Her best efforts were indeed among the best efforts of any politician in the last century.

She should not have remained in the Senate as her faculties abandoned her. At 90, she should have long ago retired to well-deserved affluence and serenity, maintaining a legacy that really is quite remarkable. But she stayed too long at the party, unable or unwilling to recognize her limitations. Age is the great leveler, and even the most intelligent and fierce warriors cannot escape its impact. She should never have tried, and the people around her, Democrats who were afraid of losing her vote, were cruel. They did to her what the Pennsylvania Democrats did to Fetterman, hoisting a medically debilitated person in a nation that needs healthy, competent minds.

But unlike Fetterman, who has little or nothing to commend him in either policy or character, Feinstein was actually an iconic, legendary presence who should have been remembered for what she did, how she conducted herself, and what she contributed to this country. Her best efforts were indeed among the best efforts of any politician in the last century.

Instead, I fear that she will be remembered for her last days, as the light started waning and her words wavered. And that is very sad for a woman who once had a powerful voice.

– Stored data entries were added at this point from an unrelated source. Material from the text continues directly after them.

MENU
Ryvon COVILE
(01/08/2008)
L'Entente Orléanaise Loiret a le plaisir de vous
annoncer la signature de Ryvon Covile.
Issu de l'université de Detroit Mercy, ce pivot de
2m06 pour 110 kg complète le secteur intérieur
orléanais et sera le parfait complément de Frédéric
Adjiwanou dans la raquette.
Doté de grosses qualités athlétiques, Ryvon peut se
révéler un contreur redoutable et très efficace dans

May she finally rest in peace.

Christine Flowers is an attorney and lifelong Philadelphian. @flowerlady61

2 thoughts on “Christine Flowers: Mourning Dianne”

  1. You were so close to not writing something disgusting. So so so close, but you just couldn’t resist attacking reproductive rights IN A MEMORIAL.

    1. According to a CNN report published on June 13, 2003, Feinstein’s net worth was $26,377,109. At that point, the Democrat had been in the Senate for just over a decade. Feinstein received a senator’s base salary of approximately $133K to $155K during that period, annually. Her top assets recently were listed as $37,500,000 in Carlton Hotel properties, and a $15,000,000 First Republic Bank deposit – yep, the very same bank that was bailed out earlier this year. It seems the late Senator Dianne Feinstein was one of the richest members of the U.S. Congress thanks to her own affluent background and separate from the wealth of her late husband, Richard Blum, a wealthy financier and her 3rd husband, who passed away in 2022 – they were married 42 yrs. It is not easy for the public to measure Feinstein’s individual net worth precisely, but estimates are available based upon personal financial disclosures. Feinstein first entered the Senate in November 1992, and her estimated net worth continued to rise steadily over her nearly 31 years in office. D.C.-based nonprofit OpenSecrets.org estimated Feinstein’s net worth at $87,938,540 in 2018 and provided figures showing the top industries the senator had invested in that year. That would have made her the second richest senator at the time. She must have been the most incredible investor, ever. Or maybe she traded on inside information, on the backs of the average US taxpayer, and became rich from that behavior. I agree that “her best efforts were indeed among the best efforts of any politician in the last century” if you meant her efforts to become filthy rich. How many times did she vote to fund endless wars? She was the first woman to chair the Senate Select Committee on Intelligence and had a record as a disgusting war hawk. All the R.I.N.O.’s want is everyone to be polite and not disagreeable – how about you start holding people accountable for their actions and not their silverly niceties? She was another ethical bum like Gov. Shapiro getting rich off the poor, making empty promises about education, and taking money from oligarchs while eloquently leading us down the road paved to hell.